PASSAGE:

◇ ◇ ◇ ◇ ◇ ◇ ◇


      Mac45 in reply to rantbot. | January 19, 2014 at 11:45 am

      A warning shot and a miss are not the same thing, even though the results, the unintended injury or death of an innocent person may be the result. the latter is simply an unintended consequence of a legally justified action, while the former is can be a reckless endangerment of the general public.

      The current bill, under discussion, may well authorize warning shots, as such can be accurately described as a “warning” to cease and desist from an action or impending action. This will likely end up in the courts for clarification. Also, the wording of the current bill does does not authorize the threatened use of deadly force, unless deadly force is authorized. It is, essentially unnecessary, as common law allows for a much broader application of defensive use of the threat of force.

      As to the current state of warning shot and threat of use of defensive force legality, in Florida, it is usually decided on a case by case basis. And, it is usually decided correctly, based upon the legality of using defense force to begin with. It became part of the original bill only because those who wished to exempt people, who unlawfully threatened the use of deadly force, from being subject to the 10-20-Life provisions of the statutes needed a reason for the change. Now that 10-20-Life is off the table, the bill does little for anyone. But, because of the media situation, with regard to certain high profile cases in the state, some legislation will be passed and this is relatively innocuous.

◇ ◇ ◇ ◇ ◇ ◇ ◇

GIVEN RECORDS:
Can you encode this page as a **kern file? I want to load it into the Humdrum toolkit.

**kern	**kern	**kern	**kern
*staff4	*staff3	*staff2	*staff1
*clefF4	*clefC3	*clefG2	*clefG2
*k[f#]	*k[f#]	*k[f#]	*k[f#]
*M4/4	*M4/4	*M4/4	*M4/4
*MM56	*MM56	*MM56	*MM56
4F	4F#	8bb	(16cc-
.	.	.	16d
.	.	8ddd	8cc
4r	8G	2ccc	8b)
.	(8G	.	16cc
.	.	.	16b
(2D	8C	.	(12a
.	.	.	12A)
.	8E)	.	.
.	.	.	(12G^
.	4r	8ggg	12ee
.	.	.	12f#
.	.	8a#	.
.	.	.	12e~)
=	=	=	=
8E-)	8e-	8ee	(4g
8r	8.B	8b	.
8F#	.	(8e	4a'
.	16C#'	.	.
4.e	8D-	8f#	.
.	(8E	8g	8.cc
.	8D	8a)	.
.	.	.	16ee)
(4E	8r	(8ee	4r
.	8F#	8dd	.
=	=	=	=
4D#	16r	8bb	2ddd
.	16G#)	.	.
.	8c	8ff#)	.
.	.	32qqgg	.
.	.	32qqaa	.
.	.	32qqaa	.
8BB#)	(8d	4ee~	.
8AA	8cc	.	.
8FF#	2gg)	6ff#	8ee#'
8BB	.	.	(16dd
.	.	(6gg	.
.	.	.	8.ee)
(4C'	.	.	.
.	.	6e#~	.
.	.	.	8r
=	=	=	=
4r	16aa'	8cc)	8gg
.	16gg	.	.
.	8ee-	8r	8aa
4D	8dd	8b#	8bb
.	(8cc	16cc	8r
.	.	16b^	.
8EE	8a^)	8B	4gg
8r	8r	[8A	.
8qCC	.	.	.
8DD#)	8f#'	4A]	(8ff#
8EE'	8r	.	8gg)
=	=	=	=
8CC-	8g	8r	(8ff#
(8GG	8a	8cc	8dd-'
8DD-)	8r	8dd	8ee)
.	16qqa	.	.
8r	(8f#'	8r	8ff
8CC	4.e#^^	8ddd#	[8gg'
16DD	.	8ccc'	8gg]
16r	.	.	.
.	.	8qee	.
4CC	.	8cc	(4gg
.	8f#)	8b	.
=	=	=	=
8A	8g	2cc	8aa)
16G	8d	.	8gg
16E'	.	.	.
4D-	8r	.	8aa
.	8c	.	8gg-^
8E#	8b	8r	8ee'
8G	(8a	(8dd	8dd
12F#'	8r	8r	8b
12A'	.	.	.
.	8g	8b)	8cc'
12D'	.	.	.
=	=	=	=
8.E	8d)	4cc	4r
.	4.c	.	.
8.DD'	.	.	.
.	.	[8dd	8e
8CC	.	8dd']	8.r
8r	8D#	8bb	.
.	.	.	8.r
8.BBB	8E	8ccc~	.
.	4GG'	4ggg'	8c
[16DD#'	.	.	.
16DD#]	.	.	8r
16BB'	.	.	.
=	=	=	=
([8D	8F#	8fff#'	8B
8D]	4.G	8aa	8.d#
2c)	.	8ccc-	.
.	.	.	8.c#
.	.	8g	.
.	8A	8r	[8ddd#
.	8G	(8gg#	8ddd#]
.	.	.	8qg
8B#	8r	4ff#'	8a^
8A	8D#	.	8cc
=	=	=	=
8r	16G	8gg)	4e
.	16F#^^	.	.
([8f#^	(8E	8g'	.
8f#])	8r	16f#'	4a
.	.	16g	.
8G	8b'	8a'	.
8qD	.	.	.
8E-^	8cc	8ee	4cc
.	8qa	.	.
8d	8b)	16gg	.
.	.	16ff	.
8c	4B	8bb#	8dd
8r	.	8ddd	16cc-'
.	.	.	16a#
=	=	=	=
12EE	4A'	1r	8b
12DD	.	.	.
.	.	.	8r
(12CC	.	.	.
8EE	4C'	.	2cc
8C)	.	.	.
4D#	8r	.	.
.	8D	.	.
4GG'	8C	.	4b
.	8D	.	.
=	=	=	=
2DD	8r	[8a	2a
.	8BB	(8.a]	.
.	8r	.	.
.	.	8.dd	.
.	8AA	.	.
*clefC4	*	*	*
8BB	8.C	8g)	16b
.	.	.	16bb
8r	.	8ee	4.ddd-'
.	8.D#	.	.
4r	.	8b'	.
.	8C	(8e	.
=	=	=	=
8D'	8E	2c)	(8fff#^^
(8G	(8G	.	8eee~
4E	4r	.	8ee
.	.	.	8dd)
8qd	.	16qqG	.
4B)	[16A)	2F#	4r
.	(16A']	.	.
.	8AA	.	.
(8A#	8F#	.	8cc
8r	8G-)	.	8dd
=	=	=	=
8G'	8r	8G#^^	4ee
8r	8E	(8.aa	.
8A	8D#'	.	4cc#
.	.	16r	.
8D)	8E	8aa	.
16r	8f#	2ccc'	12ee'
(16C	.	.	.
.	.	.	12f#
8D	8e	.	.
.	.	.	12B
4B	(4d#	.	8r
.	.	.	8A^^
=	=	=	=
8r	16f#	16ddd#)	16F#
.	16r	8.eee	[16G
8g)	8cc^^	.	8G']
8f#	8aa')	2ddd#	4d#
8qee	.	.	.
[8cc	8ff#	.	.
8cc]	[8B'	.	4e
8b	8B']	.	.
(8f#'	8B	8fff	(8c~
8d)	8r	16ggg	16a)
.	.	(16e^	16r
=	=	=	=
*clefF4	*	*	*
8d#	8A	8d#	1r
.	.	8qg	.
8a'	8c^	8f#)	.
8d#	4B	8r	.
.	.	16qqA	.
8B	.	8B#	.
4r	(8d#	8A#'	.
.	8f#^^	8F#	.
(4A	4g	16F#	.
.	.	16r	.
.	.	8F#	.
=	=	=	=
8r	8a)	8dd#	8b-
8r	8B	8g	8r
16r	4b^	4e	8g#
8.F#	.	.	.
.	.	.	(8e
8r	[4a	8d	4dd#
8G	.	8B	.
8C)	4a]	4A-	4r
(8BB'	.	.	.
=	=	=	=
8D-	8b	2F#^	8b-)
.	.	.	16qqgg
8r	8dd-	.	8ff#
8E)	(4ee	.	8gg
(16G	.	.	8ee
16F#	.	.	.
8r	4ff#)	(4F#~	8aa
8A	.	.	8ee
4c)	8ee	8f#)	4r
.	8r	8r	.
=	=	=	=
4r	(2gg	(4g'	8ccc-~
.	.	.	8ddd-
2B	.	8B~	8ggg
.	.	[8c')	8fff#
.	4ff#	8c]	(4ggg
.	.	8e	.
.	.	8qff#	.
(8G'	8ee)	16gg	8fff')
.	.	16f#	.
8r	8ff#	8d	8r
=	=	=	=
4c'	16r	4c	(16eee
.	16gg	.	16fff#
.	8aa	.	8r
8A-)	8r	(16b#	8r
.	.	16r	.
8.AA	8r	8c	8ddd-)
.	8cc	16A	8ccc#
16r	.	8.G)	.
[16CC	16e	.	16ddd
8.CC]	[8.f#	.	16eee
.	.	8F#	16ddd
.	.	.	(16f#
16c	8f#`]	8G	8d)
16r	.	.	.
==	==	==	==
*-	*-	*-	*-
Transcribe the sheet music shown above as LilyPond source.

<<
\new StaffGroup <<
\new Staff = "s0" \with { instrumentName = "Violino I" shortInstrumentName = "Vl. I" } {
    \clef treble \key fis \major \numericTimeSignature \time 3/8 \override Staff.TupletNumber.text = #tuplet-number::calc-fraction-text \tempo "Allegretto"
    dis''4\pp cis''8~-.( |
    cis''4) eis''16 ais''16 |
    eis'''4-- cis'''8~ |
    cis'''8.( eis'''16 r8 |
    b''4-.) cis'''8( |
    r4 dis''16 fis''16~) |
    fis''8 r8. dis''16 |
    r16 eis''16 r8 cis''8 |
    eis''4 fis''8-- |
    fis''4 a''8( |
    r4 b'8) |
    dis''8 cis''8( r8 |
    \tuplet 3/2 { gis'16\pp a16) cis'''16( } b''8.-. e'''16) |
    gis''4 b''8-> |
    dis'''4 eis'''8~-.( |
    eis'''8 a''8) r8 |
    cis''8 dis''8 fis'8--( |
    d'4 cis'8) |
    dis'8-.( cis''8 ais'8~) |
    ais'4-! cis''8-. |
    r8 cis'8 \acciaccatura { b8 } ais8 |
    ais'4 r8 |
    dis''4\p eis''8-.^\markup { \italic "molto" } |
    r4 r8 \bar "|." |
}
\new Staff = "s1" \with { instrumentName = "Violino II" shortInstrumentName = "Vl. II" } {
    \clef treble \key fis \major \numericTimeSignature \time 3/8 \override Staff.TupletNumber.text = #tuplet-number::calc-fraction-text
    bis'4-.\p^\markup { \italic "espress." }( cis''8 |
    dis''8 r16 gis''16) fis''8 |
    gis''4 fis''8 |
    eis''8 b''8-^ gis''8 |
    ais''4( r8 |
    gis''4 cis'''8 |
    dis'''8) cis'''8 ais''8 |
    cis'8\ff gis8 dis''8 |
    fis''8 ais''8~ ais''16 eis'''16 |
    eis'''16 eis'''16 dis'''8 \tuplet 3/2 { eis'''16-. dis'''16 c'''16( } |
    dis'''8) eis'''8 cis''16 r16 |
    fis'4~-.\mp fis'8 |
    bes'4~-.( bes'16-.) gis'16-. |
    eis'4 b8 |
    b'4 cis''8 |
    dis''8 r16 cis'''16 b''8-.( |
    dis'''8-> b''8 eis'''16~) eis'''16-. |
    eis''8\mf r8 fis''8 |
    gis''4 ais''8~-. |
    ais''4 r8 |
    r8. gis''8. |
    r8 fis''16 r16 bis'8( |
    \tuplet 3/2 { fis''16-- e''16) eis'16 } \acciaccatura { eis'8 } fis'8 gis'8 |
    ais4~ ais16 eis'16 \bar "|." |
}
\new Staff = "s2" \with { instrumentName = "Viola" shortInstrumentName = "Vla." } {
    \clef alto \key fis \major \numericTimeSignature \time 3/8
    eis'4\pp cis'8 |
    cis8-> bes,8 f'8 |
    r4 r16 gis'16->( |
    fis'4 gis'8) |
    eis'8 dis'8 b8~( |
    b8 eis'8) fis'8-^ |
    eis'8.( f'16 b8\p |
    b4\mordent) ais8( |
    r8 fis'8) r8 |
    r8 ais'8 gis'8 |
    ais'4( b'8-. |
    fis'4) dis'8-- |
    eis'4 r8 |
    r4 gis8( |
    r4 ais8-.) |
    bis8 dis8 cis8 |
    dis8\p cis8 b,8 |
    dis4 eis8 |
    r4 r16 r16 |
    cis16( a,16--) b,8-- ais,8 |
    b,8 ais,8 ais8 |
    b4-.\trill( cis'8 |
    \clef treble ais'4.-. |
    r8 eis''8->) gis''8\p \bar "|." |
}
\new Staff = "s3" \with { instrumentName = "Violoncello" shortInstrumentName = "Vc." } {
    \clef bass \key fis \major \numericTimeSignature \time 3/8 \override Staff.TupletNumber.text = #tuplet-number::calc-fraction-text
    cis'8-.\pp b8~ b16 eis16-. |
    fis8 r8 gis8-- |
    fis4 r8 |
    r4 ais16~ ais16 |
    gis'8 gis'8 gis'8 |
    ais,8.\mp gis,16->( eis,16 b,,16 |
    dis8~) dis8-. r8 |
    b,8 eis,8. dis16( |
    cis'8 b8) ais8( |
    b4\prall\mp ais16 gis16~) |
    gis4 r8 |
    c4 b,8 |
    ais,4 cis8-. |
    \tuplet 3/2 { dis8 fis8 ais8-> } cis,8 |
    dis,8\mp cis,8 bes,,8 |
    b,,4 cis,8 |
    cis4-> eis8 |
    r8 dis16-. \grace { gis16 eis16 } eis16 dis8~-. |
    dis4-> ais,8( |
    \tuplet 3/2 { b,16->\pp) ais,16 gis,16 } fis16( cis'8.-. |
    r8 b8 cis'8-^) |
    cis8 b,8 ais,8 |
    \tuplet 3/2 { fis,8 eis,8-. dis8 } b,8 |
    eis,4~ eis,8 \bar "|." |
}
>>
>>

◇ ◇ ◇ ◇ ◇ ◇ ◇

GOAL OF THE EXERCISE: According to the comment, why is the current bill "essentially unnecessary"? Answer in one to three sentences. The data comes from a different source than the comment.

RESPONSE TO THIS EXERCISE: The bill is essentially unnecessary because common law already allows a much broader application of the defensive use of the threat of force. The bill's wording does not authorize the threatened use of deadly force unless deadly force itself is authorized.